On Saturday, I attended a class on year-round gardening. Some of the long-time residents on Denman Island have learned to grow vegetables all year round. "Grow" is a relative term - most vegetables are dormant in the winter - but, if you have timed their growth properly in the fall, they will be harvestable all winter long. The class covered which varieties work best here and when to plant them to ensure that they reach a suitable stage of growth or ripeness before they go dormant. We did quite well this winter, considering that we didn't know what we were doing, using the ground as our storage medium for carrots and parnips, but next winter, we hope to have a wider variety of home-grown veggies for the winter.
The water heater I wrote about last week got installed, and is now working fine. I had to get my Fire Department colleague to solder one copper connector, but I was able to do the rest of the installation myself. It was not without adventure. One of my threaded connectors was seeping a bit when I turned on the water. Not a big deal, I thought, I'll just turn off the valve, drain a bit of water and re-do it.
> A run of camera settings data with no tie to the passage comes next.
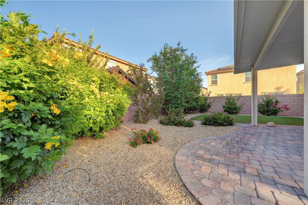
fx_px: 120
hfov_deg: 104.3
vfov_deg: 81.1
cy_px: 102
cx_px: 154
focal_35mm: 14
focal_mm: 14
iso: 800
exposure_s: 1/125
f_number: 8
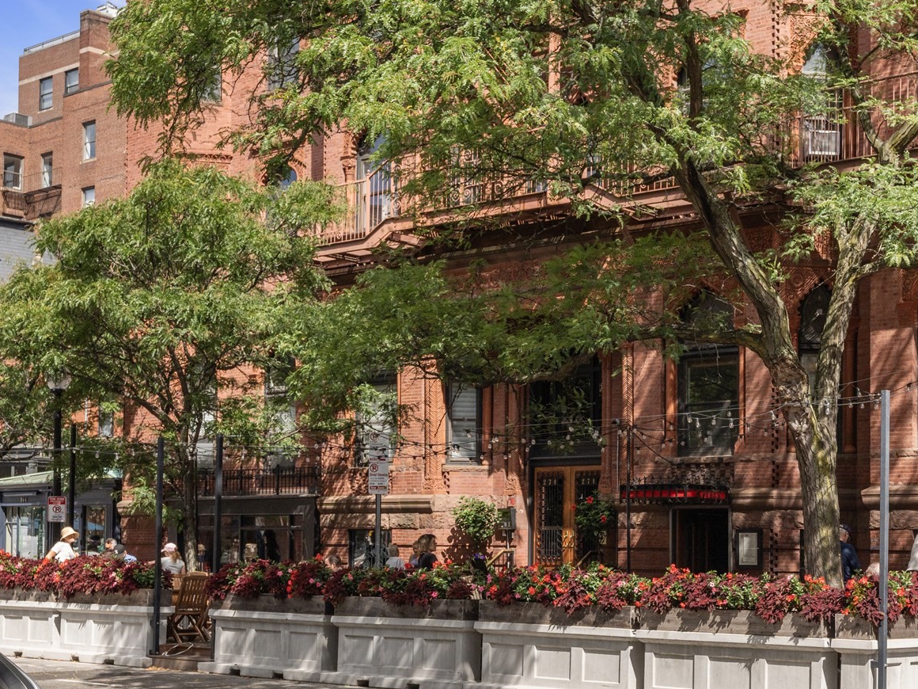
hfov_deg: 33.7
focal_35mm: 56
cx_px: 687
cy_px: 506
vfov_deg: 25.8
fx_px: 1485
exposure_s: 1/500
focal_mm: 33
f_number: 8
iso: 200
Except that the valve would not shut off - the same valve that I had just used to shut off the water during the installation. Okay, no problem, I'll just shut off the house main valve. Uh-oh, it won't shut off either. I finally had to turn off the power to the well pump and bleed the pressure out of the pressure tank in order to fix the offending connection. While I was at it, I installed a replacement shutoff valve in the line.
This week's major effort has been the completion of the first phase of the deck replacement. While I was at work last week, the contractor completed framing the substructure of the deck, cut the boards to width and planed them. (We had a lovely big pile of shavings to line the garden pathways.) Then, on Friday, I helped him installing the deck boards - he measuring and cutting and I drilling and hammering. We got it about 85% completed on Friday and finished it this morning. This afternoon, we started demolition of the second phase of the deck, on the east side of the house.
On the weekend, I worked on some of the house systems affected by the deck renovation. I had to reconnect the rainwater catchment pipes and design some modifications to them to accommodate the new deck structure. I also installed cable to the peak of the gable for a future reinstallation of my weather instruments. I am not planning to move the instruments yet, but access to the gable end will become much more difficult once the covered deck on that side of the house is completed, so I wanted to get the cable in place now, while I still can.
On Saturday evening, we attended the final concert in this season's Concerts Denman series. It featured the trio of Sal Ferreras, Celso Machado and John Reischman, playing a latin jazz style. It was an amazing concert. They played so well together that one could assume that they practice together daily. We were surprised to learn that they hadn't seen each other since last June, and that they put together their set list on the ferry coming over here. It must be nice to be that good!
Since there are no hotels on Denman, visiting performers are usually billeted in people's homes. We were furtunate to host Sal Ferreras in our guest cottage. He is a busy man, but we did get to spend some time with him at breakfast on Sunday before he had to catch an early ferry. In addition to being the dean of a music school and keeping up a performance schedule, he was the producer and creative director of the Aboriginal Pavilion for the Vancouver Winter Olympics.
Yesterday evening, Wendy and I were invited to supper at our friends Bentley and Danni's place, followed by a collating bee. Every month, our island's monthly newspaper has to be assembled by hand. Wendy has been doing this regularly for a while, but this was my first time. It is as much a social gathering as it is a work bee, with about a dozen people, each responsible for ensuring that their page makes it into each copy of the paper, and all talking about the latest goings-on at the same time.